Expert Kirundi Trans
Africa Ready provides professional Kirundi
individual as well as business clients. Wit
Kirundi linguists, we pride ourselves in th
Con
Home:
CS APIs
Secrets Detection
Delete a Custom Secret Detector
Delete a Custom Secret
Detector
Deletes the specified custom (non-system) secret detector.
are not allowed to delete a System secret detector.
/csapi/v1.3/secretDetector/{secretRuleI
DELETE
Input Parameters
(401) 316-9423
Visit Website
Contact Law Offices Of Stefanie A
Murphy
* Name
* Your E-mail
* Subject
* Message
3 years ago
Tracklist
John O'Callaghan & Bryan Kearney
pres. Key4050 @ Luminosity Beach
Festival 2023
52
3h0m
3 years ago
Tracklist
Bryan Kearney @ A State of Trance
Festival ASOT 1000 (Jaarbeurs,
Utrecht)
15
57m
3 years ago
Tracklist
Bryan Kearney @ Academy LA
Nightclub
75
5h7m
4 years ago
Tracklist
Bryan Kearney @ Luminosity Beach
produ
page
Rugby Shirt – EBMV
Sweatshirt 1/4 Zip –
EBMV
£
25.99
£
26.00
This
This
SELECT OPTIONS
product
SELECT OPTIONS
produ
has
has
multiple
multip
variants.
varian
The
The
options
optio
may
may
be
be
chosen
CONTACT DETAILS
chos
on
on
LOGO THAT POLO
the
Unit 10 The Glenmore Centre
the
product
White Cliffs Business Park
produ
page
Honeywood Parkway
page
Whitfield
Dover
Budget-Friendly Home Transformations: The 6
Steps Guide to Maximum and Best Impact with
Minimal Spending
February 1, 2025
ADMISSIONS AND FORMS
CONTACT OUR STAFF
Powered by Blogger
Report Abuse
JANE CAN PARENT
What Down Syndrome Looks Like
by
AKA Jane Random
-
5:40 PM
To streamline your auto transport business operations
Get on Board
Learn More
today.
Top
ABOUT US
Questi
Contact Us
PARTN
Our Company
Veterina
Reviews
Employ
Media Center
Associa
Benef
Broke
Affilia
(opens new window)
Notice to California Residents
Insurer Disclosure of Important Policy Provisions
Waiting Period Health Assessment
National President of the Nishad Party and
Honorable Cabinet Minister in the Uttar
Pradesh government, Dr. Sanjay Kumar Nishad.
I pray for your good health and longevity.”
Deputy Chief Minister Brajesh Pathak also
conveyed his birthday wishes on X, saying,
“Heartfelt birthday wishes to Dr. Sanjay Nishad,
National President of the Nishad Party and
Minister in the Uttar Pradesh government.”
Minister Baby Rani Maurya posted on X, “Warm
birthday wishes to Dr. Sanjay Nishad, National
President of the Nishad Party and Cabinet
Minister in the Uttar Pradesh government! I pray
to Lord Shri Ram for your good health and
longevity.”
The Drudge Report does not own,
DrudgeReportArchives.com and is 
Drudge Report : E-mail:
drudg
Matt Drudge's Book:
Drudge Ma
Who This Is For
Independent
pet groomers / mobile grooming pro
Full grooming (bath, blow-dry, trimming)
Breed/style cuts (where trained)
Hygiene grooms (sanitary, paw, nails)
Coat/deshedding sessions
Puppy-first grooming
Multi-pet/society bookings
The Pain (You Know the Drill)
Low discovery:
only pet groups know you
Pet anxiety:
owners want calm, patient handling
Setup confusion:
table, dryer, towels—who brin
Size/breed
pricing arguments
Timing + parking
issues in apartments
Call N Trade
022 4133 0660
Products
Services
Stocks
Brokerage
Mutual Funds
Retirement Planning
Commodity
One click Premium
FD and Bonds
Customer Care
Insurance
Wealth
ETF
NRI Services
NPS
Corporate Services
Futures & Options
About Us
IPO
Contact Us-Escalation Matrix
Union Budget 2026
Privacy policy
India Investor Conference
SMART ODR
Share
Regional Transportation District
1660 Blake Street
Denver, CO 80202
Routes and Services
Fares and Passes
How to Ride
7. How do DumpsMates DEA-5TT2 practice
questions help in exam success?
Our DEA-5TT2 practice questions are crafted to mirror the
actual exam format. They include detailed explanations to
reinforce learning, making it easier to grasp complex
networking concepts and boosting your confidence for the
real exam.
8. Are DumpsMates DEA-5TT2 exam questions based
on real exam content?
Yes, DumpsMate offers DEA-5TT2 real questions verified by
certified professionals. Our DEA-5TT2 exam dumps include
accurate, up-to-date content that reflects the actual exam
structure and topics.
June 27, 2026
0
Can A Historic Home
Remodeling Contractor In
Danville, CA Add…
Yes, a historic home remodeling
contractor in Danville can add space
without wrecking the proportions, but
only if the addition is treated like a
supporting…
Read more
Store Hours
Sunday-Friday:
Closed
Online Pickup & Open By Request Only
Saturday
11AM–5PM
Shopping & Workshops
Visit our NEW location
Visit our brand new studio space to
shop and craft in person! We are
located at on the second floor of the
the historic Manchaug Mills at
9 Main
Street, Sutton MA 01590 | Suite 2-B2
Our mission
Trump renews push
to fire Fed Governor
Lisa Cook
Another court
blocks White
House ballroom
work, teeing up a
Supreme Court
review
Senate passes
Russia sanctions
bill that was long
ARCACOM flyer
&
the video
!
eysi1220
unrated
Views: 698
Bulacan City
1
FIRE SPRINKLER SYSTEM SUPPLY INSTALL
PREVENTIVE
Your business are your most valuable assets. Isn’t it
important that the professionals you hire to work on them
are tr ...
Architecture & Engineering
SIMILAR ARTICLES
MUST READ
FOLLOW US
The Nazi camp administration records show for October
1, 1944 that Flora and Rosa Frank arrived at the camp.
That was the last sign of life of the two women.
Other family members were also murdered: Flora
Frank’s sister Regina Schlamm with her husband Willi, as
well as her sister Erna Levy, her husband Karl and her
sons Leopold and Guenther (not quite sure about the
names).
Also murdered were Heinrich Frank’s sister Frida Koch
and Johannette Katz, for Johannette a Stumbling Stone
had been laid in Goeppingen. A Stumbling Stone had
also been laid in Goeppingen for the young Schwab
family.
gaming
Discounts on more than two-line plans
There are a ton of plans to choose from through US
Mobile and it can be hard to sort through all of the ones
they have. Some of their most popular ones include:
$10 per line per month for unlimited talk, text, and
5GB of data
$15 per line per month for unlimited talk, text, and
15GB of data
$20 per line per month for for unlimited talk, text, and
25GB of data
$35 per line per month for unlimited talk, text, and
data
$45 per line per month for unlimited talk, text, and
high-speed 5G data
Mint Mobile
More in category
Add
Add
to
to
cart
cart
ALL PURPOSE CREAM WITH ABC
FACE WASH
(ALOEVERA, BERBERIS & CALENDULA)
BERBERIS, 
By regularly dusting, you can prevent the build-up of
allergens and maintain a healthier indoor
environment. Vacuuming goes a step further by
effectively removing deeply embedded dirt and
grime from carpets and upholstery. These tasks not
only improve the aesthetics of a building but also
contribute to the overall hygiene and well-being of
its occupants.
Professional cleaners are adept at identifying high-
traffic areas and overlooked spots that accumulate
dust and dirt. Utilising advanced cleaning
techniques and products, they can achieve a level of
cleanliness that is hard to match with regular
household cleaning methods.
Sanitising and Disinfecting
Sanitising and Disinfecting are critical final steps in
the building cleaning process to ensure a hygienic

(What is being asked):
Among the lines of the preceding data, which ones hold the word "Sanjay"? List them.

(Task output):
Pradesh government, Dr. Sanjay Kumar Nishad.
“Heartfelt birthday wishes to Dr. Sanjay Nishad,
birthday wishes to Dr. Sanjay Nishad, National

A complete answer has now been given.